Can you format the data, from its first line up to and including the line containing "v(-9.45, 115.5) *", as a Markdown table with the columns "Row" and "Line", leaving out any blank lines?

** BEGIN INPUT DATA **

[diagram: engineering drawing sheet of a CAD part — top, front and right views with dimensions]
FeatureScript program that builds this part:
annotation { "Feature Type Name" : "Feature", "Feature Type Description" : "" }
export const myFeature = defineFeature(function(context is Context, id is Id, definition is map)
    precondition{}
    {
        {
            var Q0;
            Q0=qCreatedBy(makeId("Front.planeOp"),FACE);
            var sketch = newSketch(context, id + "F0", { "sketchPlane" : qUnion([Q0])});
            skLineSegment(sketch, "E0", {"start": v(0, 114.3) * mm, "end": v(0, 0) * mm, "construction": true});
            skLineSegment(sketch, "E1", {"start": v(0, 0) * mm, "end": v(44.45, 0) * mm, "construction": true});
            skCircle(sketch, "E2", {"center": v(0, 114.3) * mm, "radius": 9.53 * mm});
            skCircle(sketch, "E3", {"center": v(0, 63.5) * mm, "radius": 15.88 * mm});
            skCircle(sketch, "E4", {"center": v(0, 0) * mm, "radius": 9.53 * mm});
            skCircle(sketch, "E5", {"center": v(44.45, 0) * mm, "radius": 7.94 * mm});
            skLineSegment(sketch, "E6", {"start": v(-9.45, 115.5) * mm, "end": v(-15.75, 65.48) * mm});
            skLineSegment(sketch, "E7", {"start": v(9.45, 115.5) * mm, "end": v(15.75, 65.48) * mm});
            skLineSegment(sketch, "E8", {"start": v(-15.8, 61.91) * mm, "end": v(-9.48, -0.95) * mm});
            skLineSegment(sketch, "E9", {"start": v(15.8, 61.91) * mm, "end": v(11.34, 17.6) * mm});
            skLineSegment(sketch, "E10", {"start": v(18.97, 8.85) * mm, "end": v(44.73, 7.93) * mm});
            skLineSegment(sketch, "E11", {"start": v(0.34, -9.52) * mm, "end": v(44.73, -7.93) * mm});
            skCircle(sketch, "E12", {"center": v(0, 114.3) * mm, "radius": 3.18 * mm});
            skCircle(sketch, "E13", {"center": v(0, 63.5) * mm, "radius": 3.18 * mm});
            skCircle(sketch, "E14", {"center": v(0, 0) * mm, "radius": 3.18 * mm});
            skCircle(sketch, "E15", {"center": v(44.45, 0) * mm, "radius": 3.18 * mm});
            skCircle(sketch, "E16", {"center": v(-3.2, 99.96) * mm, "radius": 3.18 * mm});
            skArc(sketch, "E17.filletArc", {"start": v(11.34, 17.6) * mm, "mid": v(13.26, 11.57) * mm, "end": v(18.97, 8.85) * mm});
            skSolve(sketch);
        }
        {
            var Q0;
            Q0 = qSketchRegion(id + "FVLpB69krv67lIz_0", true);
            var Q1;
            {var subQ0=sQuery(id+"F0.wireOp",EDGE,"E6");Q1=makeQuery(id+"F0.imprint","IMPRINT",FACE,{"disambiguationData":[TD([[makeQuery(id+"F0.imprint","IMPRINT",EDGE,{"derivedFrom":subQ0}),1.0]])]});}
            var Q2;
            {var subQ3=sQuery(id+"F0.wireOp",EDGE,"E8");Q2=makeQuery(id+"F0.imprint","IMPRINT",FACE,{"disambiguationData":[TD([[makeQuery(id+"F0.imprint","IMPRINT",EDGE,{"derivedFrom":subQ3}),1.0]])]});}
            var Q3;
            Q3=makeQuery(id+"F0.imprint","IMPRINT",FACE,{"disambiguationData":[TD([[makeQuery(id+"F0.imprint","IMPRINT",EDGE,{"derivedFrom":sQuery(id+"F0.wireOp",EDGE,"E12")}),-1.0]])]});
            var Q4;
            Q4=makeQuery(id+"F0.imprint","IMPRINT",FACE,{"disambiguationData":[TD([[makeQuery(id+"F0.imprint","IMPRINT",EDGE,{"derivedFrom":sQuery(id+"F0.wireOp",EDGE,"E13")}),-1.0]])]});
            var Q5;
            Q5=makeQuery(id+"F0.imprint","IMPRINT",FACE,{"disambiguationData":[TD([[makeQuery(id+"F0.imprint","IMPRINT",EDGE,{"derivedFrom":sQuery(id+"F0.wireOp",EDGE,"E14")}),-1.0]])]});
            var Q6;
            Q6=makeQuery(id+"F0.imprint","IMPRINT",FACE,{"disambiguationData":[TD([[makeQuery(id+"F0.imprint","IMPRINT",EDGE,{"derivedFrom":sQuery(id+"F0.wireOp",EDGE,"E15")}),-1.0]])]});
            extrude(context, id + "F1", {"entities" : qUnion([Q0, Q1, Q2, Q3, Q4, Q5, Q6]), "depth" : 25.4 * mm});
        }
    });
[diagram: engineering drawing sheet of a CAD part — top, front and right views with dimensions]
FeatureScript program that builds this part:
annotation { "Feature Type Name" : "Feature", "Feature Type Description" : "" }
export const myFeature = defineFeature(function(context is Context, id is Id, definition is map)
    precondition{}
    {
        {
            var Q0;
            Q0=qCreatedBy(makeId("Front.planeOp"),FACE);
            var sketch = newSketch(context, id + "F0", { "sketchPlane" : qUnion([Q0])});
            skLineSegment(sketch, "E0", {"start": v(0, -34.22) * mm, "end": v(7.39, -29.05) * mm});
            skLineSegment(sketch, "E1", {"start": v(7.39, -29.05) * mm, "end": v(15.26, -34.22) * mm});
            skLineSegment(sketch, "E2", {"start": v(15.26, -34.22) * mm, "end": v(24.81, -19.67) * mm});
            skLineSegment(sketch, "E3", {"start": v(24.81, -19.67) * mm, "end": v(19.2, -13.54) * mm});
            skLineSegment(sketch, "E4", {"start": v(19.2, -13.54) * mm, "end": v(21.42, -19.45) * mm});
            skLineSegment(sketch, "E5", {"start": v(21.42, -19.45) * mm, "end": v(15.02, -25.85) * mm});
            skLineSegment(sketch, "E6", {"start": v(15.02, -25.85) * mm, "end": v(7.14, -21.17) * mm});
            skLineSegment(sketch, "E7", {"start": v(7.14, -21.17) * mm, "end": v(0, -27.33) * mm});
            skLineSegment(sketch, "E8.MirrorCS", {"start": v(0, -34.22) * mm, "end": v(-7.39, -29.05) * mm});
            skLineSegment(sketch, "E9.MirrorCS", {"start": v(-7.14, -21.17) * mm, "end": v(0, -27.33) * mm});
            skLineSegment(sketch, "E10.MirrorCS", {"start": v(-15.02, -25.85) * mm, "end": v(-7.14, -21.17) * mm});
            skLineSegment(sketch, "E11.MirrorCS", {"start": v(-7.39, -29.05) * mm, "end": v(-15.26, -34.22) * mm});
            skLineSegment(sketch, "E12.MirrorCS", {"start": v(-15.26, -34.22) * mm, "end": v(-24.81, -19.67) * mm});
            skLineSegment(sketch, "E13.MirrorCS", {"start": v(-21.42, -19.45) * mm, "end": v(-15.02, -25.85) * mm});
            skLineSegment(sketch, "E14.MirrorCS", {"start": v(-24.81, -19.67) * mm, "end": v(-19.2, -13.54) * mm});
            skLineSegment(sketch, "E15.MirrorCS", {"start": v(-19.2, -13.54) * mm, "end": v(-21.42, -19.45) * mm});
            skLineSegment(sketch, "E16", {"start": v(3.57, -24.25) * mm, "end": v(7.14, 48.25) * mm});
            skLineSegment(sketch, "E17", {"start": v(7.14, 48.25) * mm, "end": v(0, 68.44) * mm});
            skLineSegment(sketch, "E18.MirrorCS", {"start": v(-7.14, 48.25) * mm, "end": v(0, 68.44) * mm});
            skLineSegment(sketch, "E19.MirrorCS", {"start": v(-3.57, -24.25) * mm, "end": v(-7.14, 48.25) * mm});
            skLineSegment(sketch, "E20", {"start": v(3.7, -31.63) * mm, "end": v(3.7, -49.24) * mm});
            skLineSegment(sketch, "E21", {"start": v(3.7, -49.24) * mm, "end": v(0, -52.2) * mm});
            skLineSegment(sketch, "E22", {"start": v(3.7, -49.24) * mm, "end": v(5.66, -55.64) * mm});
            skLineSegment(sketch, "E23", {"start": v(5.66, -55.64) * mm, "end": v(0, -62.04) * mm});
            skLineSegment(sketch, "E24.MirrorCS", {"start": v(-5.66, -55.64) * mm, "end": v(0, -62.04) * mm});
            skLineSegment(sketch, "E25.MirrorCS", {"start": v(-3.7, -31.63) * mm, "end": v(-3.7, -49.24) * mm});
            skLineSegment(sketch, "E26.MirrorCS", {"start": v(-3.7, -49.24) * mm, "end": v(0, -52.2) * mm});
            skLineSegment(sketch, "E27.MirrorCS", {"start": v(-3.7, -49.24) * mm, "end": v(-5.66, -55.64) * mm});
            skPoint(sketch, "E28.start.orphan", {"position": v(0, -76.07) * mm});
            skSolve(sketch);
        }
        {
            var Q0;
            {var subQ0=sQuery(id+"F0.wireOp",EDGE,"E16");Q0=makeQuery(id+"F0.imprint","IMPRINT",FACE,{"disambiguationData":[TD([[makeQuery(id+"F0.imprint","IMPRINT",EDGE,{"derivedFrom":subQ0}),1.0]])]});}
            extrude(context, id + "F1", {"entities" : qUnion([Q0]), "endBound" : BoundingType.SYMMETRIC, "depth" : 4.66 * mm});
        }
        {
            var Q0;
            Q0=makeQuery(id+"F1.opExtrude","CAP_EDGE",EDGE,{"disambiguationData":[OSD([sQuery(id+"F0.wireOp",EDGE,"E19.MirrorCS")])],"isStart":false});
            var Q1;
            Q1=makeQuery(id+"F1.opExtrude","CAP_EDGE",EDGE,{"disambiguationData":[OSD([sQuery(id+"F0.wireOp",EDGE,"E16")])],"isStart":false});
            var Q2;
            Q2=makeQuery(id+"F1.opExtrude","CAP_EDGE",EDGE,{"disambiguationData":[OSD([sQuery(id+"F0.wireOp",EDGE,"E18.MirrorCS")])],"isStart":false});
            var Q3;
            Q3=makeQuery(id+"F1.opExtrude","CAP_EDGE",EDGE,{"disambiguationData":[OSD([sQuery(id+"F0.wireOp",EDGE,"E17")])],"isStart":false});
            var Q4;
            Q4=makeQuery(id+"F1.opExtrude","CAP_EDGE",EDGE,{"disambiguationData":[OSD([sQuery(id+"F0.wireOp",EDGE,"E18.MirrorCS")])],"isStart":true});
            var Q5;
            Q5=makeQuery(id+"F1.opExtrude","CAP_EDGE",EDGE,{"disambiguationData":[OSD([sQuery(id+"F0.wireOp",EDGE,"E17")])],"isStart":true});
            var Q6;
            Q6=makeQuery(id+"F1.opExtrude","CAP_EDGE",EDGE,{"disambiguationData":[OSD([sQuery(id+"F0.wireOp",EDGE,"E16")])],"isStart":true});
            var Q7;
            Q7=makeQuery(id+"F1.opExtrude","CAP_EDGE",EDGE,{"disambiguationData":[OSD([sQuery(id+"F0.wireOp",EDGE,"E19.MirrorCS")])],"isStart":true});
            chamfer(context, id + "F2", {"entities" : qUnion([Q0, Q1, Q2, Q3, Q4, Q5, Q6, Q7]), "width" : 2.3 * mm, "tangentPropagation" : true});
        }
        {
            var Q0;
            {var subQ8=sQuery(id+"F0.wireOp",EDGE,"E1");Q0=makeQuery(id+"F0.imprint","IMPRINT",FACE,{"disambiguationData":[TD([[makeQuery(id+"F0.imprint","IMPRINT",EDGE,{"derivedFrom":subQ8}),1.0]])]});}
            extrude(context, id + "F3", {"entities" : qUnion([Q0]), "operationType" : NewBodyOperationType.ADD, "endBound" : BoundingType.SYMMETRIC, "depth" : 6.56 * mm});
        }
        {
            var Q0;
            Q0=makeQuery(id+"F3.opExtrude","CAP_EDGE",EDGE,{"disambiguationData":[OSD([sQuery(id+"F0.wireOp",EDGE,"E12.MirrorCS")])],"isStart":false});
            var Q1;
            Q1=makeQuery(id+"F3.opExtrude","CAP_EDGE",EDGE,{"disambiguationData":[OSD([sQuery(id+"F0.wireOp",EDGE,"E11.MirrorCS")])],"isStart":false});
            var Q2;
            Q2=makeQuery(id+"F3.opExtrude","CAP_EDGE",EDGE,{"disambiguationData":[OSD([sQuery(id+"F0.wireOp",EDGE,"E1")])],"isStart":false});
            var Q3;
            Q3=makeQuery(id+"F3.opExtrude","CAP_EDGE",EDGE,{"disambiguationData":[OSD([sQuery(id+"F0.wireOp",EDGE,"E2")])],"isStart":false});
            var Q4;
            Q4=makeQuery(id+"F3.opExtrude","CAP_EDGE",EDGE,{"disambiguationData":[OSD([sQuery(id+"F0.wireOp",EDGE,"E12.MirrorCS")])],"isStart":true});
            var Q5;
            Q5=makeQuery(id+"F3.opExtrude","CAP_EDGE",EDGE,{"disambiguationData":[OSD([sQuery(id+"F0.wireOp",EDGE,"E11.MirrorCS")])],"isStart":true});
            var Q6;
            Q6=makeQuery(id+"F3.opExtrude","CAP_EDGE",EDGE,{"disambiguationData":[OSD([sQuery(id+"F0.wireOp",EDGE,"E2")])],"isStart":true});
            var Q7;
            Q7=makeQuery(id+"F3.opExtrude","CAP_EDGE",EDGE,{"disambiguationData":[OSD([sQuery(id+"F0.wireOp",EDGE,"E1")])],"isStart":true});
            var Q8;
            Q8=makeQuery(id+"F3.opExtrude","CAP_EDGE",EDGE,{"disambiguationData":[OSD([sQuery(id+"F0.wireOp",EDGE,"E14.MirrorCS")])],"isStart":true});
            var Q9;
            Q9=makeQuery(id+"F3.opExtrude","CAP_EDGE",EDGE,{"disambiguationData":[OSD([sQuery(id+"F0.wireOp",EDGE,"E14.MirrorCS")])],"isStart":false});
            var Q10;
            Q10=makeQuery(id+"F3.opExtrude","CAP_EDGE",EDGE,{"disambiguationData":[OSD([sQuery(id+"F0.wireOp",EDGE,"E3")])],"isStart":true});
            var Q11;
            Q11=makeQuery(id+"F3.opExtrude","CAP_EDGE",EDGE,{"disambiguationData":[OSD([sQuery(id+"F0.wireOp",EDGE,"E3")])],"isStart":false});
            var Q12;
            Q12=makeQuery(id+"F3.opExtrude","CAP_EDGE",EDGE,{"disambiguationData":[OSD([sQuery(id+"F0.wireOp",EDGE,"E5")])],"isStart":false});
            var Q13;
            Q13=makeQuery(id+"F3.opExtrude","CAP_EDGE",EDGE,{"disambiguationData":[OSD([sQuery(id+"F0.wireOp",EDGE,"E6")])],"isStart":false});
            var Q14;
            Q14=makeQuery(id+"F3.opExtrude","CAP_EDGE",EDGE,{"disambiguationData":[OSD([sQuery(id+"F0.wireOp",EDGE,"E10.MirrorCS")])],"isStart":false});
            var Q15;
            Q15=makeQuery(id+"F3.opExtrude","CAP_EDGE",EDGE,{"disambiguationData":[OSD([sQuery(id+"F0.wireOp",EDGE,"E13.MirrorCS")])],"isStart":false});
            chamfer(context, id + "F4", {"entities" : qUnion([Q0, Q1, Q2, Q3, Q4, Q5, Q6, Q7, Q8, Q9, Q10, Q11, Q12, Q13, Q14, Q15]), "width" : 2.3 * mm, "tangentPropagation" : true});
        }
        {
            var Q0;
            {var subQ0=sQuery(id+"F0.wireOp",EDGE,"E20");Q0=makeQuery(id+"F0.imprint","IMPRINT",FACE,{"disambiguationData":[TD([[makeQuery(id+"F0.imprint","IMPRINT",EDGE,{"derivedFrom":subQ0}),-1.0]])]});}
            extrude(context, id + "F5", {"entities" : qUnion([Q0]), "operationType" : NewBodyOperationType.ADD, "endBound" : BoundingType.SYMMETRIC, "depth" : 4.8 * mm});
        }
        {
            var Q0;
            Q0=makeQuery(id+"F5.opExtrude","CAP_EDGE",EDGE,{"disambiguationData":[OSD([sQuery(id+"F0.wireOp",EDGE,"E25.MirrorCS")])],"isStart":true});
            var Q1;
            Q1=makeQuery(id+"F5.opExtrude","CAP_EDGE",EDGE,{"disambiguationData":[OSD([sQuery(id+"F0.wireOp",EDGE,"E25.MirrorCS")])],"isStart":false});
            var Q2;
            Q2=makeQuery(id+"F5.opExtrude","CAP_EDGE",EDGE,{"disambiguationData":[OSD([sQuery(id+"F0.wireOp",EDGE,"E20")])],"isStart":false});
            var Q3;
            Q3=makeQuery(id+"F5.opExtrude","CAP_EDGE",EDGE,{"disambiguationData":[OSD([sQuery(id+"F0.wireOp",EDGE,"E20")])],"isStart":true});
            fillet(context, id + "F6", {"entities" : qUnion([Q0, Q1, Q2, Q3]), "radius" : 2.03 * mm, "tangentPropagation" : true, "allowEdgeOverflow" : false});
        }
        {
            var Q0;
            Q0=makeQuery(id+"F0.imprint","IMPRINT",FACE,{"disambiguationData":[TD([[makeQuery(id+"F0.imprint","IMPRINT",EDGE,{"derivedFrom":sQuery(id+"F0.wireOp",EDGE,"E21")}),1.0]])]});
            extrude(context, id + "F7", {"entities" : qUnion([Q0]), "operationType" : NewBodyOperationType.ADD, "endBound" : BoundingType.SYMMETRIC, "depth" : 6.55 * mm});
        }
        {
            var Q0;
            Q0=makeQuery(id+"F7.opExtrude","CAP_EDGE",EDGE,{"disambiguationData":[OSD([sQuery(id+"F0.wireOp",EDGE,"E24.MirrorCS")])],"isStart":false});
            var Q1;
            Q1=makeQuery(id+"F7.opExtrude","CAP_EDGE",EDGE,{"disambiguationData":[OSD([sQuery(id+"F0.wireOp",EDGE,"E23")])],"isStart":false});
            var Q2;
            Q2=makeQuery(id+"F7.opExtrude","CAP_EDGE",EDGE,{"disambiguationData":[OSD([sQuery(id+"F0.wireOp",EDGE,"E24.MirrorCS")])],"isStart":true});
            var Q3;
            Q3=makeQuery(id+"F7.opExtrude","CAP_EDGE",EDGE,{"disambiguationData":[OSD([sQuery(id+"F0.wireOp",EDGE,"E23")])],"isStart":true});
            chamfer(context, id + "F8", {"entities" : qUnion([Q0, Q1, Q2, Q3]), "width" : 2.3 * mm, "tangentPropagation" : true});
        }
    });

** END INPUT DATA **

EXERCISE OUTPUT:
| Row | Line |
|---|---|
| 1 | [diagram: engineering drawing sheet of a CAD part — top, front and right views with dimensions] |
| 2 | FeatureScript program that builds this part: |
| 3 | annotation { "Feature Type Name" : "Feature", "Feature Type Description" : "" } |
| 4 | export const myFeature = defineFeature(function(context is Context, id is Id, definition is map) |
| 5 |     precondition{} |
| 6 |     { |
| 7 |         { |
| 8 |             var Q0; |
| 9 |             Q0=qCreatedBy(makeId("Front.planeOp"),FACE); |
| 10 |             var sketch = newSketch(context, id + "F0", { "sketchPlane" : qUnion([Q0])}); |
| 11 |             skLineSegment(sketch, "E0", {"start": v(0, 114.3) * mm, "end": v(0, 0) * mm, "construction": true}); |
| 12 |             skLineSegment(sketch, "E1", {"start": v(0, 0) * mm, "end": v(44.45, 0) * mm, "construction": true}); |
| 13 |             skCircle(sketch, "E2", {"center": v(0, 114.3) * mm, "radius": 9.53 * mm}); |
| 14 |             skCircle(sketch, "E3", {"center": v(0, 63.5) * mm, "radius": 15.88 * mm}); |
| 15 |             skCircle(sketch, "E4", {"center": v(0, 0) * mm, "radius": 9.53 * mm}); |
| 16 |             skCircle(sketch, "E5", {"center": v(44.45, 0) * mm, "radius": 7.94 * mm}); |
| 17 |             skLineSegment(sketch, "E6", {"start": v(-9.45, 115.5) * mm, "end": v(-15.75, 65.48) * mm}); |